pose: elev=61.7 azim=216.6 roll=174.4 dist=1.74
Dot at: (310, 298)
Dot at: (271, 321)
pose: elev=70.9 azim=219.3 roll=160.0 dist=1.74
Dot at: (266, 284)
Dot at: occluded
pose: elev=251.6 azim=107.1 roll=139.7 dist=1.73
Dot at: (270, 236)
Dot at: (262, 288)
######
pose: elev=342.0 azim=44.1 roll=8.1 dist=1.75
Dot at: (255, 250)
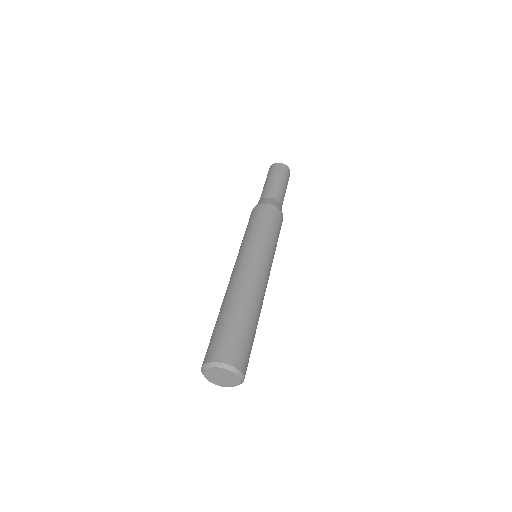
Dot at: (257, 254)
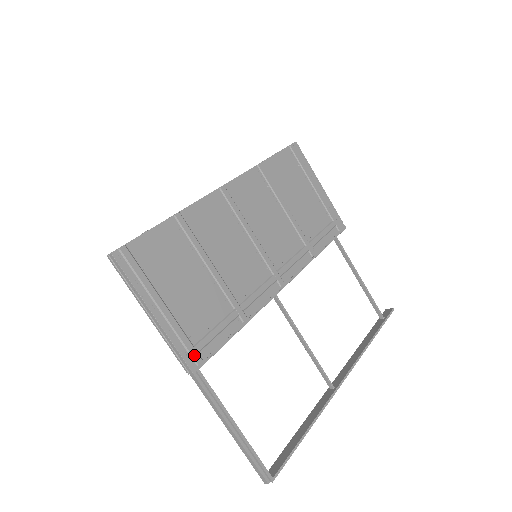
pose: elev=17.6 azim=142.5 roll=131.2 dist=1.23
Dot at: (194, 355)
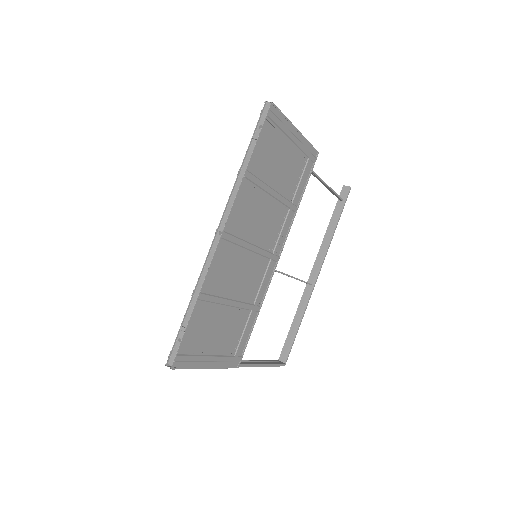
######
PROBLEM DESCRIPTION: Rewrite the part of the material that opens with the line containing "pose: elev=342.0 azim=44.1 roll=8.1 dist=1.75" and closes with the line containing "Dot at: (194, 355)", putting "view" wherever "pose" appears and changing nothing else. Omit the pictures.

OUTPUT BELOW:
view: elev=342.0 azim=44.1 roll=8.1 dist=1.75
Dot at: (255, 250)
Dot at: (257, 254)
view: elev=17.6 azim=142.5 roll=131.2 dist=1.23
Dot at: (194, 355)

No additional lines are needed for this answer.